** Exercise material follows **

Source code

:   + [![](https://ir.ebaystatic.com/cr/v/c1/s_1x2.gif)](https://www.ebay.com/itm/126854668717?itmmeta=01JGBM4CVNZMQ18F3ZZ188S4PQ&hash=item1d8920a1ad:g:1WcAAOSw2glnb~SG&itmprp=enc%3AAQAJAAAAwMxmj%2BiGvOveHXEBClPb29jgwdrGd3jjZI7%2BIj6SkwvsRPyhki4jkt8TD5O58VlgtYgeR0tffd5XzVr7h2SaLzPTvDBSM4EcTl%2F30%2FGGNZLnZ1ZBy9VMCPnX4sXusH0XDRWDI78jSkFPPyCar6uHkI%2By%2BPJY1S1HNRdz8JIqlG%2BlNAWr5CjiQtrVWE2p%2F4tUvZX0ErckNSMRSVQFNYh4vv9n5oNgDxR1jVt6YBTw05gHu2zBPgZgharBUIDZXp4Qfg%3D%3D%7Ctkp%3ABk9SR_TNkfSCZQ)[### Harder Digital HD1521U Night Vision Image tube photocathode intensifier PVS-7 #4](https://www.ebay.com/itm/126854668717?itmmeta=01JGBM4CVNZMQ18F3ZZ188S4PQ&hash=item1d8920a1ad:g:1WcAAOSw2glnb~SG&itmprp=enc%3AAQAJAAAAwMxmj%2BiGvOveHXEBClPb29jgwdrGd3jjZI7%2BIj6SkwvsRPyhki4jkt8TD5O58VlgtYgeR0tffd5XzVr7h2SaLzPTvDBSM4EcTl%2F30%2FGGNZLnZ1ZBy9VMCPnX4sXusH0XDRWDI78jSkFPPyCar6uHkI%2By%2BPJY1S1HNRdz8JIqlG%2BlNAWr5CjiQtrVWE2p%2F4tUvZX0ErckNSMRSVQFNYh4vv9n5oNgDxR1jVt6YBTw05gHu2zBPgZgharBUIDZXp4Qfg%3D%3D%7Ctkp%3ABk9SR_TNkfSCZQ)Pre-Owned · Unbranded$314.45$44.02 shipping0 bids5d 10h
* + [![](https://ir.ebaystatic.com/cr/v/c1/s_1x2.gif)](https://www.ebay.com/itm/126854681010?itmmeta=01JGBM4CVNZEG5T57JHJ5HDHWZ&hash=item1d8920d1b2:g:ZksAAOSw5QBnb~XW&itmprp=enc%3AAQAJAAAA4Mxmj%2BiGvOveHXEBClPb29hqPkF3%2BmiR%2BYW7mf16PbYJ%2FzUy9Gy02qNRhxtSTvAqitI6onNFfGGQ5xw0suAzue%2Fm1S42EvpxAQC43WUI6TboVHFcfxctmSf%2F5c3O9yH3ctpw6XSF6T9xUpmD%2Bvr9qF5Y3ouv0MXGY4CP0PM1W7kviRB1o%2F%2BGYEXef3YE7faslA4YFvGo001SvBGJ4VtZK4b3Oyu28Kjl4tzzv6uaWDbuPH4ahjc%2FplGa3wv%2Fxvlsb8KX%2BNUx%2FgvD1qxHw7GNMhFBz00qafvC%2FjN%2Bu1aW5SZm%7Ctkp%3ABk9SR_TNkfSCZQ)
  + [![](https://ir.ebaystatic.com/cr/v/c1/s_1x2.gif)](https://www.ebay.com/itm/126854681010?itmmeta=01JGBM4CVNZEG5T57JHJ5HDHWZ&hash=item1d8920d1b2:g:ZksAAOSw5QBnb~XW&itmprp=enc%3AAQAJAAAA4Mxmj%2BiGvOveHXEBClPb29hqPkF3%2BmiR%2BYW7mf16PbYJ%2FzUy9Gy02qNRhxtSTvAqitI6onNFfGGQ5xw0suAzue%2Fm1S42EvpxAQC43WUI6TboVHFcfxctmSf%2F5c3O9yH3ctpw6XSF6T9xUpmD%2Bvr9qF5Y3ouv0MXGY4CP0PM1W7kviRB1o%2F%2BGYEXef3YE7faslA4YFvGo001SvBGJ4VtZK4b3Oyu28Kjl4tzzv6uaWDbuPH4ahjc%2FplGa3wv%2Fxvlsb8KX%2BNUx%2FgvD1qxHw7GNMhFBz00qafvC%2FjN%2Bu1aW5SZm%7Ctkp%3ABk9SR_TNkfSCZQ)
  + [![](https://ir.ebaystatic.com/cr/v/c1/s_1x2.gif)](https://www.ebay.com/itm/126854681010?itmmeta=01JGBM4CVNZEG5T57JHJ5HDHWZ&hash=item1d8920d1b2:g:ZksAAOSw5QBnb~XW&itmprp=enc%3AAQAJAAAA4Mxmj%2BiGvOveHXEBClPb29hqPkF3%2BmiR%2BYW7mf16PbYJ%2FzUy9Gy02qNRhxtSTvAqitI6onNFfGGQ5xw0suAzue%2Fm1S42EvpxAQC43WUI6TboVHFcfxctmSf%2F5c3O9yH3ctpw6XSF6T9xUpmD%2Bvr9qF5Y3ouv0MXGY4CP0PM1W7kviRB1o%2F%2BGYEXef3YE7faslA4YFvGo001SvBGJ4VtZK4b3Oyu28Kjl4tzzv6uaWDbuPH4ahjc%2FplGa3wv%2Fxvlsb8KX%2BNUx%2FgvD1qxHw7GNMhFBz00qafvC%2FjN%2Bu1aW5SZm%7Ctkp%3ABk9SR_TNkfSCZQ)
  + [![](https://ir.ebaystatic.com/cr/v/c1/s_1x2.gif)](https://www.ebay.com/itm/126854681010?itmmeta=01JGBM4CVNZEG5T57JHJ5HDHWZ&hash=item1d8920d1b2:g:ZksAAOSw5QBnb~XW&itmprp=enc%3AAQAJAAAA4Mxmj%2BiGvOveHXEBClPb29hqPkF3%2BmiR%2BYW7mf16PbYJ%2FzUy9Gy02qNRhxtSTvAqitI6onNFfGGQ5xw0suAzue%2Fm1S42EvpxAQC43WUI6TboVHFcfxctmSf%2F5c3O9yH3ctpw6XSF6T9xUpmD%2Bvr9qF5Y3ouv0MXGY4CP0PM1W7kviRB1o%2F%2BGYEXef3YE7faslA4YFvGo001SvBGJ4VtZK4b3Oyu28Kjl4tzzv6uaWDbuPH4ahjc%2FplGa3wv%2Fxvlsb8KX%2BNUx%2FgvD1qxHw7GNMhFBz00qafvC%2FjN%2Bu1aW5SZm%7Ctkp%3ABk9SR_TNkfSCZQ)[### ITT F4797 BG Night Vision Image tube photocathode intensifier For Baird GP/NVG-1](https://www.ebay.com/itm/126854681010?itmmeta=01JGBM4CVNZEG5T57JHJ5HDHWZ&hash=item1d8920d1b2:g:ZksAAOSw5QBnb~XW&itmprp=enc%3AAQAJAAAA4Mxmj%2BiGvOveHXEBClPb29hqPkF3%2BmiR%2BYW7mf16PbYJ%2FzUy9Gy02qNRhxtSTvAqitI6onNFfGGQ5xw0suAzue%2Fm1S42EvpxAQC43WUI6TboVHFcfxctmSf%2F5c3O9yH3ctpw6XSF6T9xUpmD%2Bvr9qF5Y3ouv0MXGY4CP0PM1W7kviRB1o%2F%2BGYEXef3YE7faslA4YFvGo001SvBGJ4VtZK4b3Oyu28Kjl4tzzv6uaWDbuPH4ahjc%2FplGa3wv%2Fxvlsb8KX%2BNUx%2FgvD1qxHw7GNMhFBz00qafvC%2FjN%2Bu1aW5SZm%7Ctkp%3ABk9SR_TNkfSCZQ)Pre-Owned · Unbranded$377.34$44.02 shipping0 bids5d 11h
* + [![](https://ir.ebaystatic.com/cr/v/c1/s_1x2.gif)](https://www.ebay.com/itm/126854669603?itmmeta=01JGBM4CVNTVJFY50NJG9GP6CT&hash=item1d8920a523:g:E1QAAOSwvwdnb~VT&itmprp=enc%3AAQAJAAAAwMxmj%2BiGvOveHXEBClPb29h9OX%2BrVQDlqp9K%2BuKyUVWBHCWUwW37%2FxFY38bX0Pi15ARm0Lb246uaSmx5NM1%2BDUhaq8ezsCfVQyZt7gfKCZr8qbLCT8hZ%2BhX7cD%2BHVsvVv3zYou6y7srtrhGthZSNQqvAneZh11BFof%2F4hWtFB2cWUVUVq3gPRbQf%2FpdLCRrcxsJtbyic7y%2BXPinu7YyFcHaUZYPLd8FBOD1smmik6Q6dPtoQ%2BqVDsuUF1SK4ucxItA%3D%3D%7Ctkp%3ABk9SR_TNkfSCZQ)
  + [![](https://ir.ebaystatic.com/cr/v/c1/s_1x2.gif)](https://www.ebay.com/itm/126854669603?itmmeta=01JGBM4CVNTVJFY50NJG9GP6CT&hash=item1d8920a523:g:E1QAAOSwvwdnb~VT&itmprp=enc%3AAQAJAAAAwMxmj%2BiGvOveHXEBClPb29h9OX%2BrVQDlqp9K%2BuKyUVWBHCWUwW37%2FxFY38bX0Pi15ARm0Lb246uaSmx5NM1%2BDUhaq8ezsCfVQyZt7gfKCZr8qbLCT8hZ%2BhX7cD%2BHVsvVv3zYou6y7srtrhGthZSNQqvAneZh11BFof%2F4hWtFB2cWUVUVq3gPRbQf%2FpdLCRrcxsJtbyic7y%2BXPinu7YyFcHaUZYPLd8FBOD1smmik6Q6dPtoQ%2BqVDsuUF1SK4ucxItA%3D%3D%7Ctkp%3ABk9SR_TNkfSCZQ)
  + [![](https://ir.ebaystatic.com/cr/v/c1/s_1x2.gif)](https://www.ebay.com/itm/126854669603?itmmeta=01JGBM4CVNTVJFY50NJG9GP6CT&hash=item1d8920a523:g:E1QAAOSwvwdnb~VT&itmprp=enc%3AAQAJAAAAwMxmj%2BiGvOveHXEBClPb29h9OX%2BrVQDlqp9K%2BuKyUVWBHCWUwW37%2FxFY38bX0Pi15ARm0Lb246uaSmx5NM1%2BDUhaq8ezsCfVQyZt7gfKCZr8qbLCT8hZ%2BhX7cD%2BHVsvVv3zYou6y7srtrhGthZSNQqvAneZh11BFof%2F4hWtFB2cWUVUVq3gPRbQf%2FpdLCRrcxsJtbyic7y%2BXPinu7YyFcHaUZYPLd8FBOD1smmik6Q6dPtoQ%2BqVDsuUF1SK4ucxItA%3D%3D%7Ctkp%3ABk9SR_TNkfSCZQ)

** End of Exercise material **

▸ **Brief**: Whenever the string "intensifier" turns up in a line above, copy that line out.

▸ **Output for this exercise**:
:   + [![](https://ir.ebaystatic.com/cr/v/c1/s_1x2.gif)](https://www.ebay.com/itm/126854668717?itmmeta=01JGBM4CVNZMQ18F3ZZ188S4PQ&hash=item1d8920a1ad:g:1WcAAOSw2glnb~SG&itmprp=enc%3AAQAJAAAAwMxmj%2BiGvOveHXEBClPb29jgwdrGd3jjZI7%2BIj6SkwvsRPyhki4jkt8TD5O58VlgtYgeR0tffd5XzVr7h2SaLzPTvDBSM4EcTl%2F30%2FGGNZLnZ1ZBy9VMCPnX4sXusH0XDRWDI78jSkFPPyCar6uHkI%2By%2BPJY1S1HNRdz8JIqlG%2BlNAWr5CjiQtrVWE2p%2F4tUvZX0ErckNSMRSVQFNYh4vv9n5oNgDxR1jVt6YBTw05gHu2zBPgZgharBUIDZXp4Qfg%3D%3D%7Ctkp%3ABk9SR_TNkfSCZQ)[### Harder Digital HD1521U Night Vision Image tube photocathode intensifier PVS-7 #4](https://www.ebay.com/itm/126854668717?itmmeta=01JGBM4CVNZMQ18F3ZZ188S4PQ&hash=item1d8920a1ad:g:1WcAAOSw2glnb~SG&itmprp=enc%3AAQAJAAAAwMxmj%2BiGvOveHXEBClPb29jgwdrGd3jjZI7%2BIj6SkwvsRPyhki4jkt8TD5O58VlgtYgeR0tffd5XzVr7h2SaLzPTvDBSM4EcTl%2F30%2FGGNZLnZ1ZBy9VMCPnX4sXusH0XDRWDI78jSkFPPyCar6uHkI%2By%2BPJY1S1HNRdz8JIqlG%2BlNAWr5CjiQtrVWE2p%2F4tUvZX0ErckNSMRSVQFNYh4vv9n5oNgDxR1jVt6YBTw05gHu2zBPgZgharBUIDZXp4Qfg%3D%3D%7Ctkp%3ABk9SR_TNkfSCZQ)Pre-Owned · Unbranded$314.45$44.02 shipping0 bids5d 10h
  + [![](https://ir.ebaystatic.com/cr/v/c1/s_1x2.gif)](https://www.ebay.com/itm/126854681010?itmmeta=01JGBM4CVNZEG5T57JHJ5HDHWZ&hash=item1d8920d1b2:g:ZksAAOSw5QBnb~XW&itmprp=enc%3AAQAJAAAA4Mxmj%2BiGvOveHXEBClPb29hqPkF3%2BmiR%2BYW7mf16PbYJ%2FzUy9Gy02qNRhxtSTvAqitI6onNFfGGQ5xw0suAzue%2Fm1S42EvpxAQC43WUI6TboVHFcfxctmSf%2F5c3O9yH3ctpw6XSF6T9xUpmD%2Bvr9qF5Y3ouv0MXGY4CP0PM1W7kviRB1o%2F%2BGYEXef3YE7faslA4YFvGo001SvBGJ4VtZK4b3Oyu28Kjl4tzzv6uaWDbuPH4ahjc%2FplGa3wv%2Fxvlsb8KX%2BNUx%2FgvD1qxHw7GNMhFBz00qafvC%2FjN%2Bu1aW5SZm%7Ctkp%3ABk9SR_TNkfSCZQ)[### ITT F4797 BG Night Vision Image tube photocathode intensifier For Baird GP/NVG-1](https://www.ebay.com/itm/126854681010?itmmeta=01JGBM4CVNZEG5T57JHJ5HDHWZ&hash=item1d8920d1b2:g:ZksAAOSw5QBnb~XW&itmprp=enc%3AAQAJAAAA4Mxmj%2BiGvOveHXEBClPb29hqPkF3%2BmiR%2BYW7mf16PbYJ%2FzUy9Gy02qNRhxtSTvAqitI6onNFfGGQ5xw0suAzue%2Fm1S42EvpxAQC43WUI6TboVHFcfxctmSf%2F5c3O9yH3ctpw6XSF6T9xUpmD%2Bvr9qF5Y3ouv0MXGY4CP0PM1W7kviRB1o%2F%2BGYEXef3YE7faslA4YFvGo001SvBGJ4VtZK4b3Oyu28Kjl4tzzv6uaWDbuPH4ahjc%2FplGa3wv%2Fxvlsb8KX%2BNUx%2FgvD1qxHw7GNMhFBz00qafvC%2FjN%2Bu1aW5SZm%7Ctkp%3ABk9SR_TNkfSCZQ)Pre-Owned · Unbranded$377.34$44.02 shipping0 bids5d 11h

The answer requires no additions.